▶ _RECORD SET_

┌──

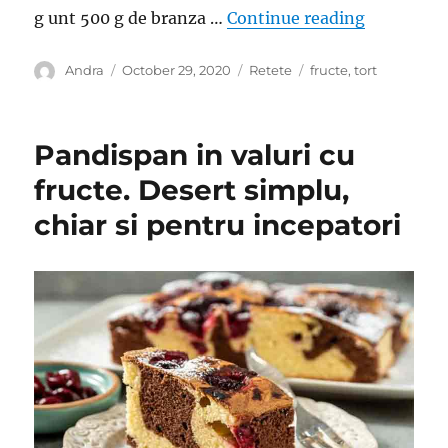
“Prajitura
g unt 500 g de branza …
Continue reading
Author
Posted
Categories
Tags
Andra
October 29, 2020
Retete
fructe
,
tort
on
Pandispan in valuri cu
fructe. Desert simplu,
chiar si pentru incepatori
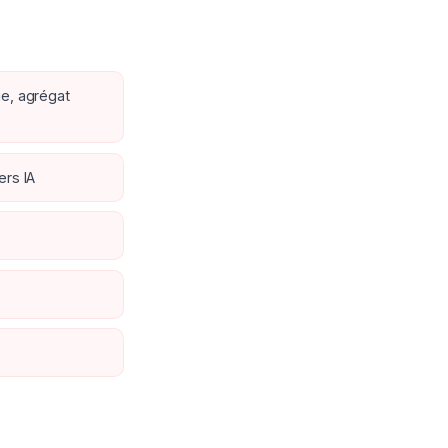
e, agrégat
ers IA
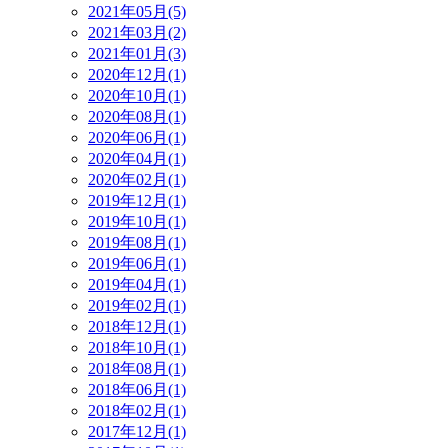
2021年05月(5)
2021年03月(2)
2021年01月(3)
2020年12月(1)
2020年10月(1)
2020年08月(1)
2020年06月(1)
2020年04月(1)
2020年02月(1)
2019年12月(1)
2019年10月(1)
2019年08月(1)
2019年06月(1)
2019年04月(1)
2019年02月(1)
2018年12月(1)
2018年10月(1)
2018年08月(1)
2018年06月(1)
2018年02月(1)
2017年12月(1)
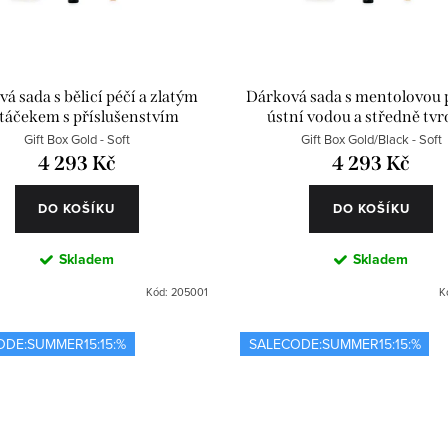
á sada s bělicí péčí a zlatým
Dárková sada s mentolovou 
táčekem s příslušenstvím
ústní vodou a středně tv
kartáčkem
Gift Box Gold - Soft
Gift Box Gold/Black - Soft
4 293 Kč
4 293 Kč
DO KOŠÍKU
DO KOŠÍKU
Skladem
Skladem
Kód:
205001
K
ODE:SUMMER15:15:%
SALECODE:SUMMER15:15:%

└──

▶ _EXERCISE INSTRUCTIONS_
Copy all of the material word for word, and include none of its pictures.

▶ _COMPLETED EXERCISE_
“Prajitura
g unt 500 g de branza …
Continue reading
Author
Posted
Categories
Tags
Andra
October 29, 2020
Retete
fructe
,
tort
on
Pandispan in valuri cu
fructe. Desert simplu,
chiar si pentru incepatori
e, agrégat
ers IA
2021年05月(5)
2021年03月(2)
2021年01月(3)
2020年12月(1)
2020年10月(1)
2020年08月(1)
2020年06月(1)
2020年04月(1)
2020年02月(1)
2019年12月(1)
2019年10月(1)
2019年08月(1)
2019年06月(1)
2019年04月(1)
2019年02月(1)
2018年12月(1)
2018年10月(1)
2018年08月(1)
2018年06月(1)
2018年02月(1)
2017年12月(1)
á sada s bělicí péčí a zlatým
Dárková sada s mentolovou 
táčekem s příslušenstvím
ústní vodou a středně tv
kartáčkem
Gift Box Gold - Soft
Gift Box Gold/Black - Soft
4 293 Kč
4 293 Kč
DO KOŠÍKU
DO KOŠÍKU
Skladem
Skladem
Kód:
205001
K
ODE:SUMMER15:15:%
SALECODE:SUMMER15:15:%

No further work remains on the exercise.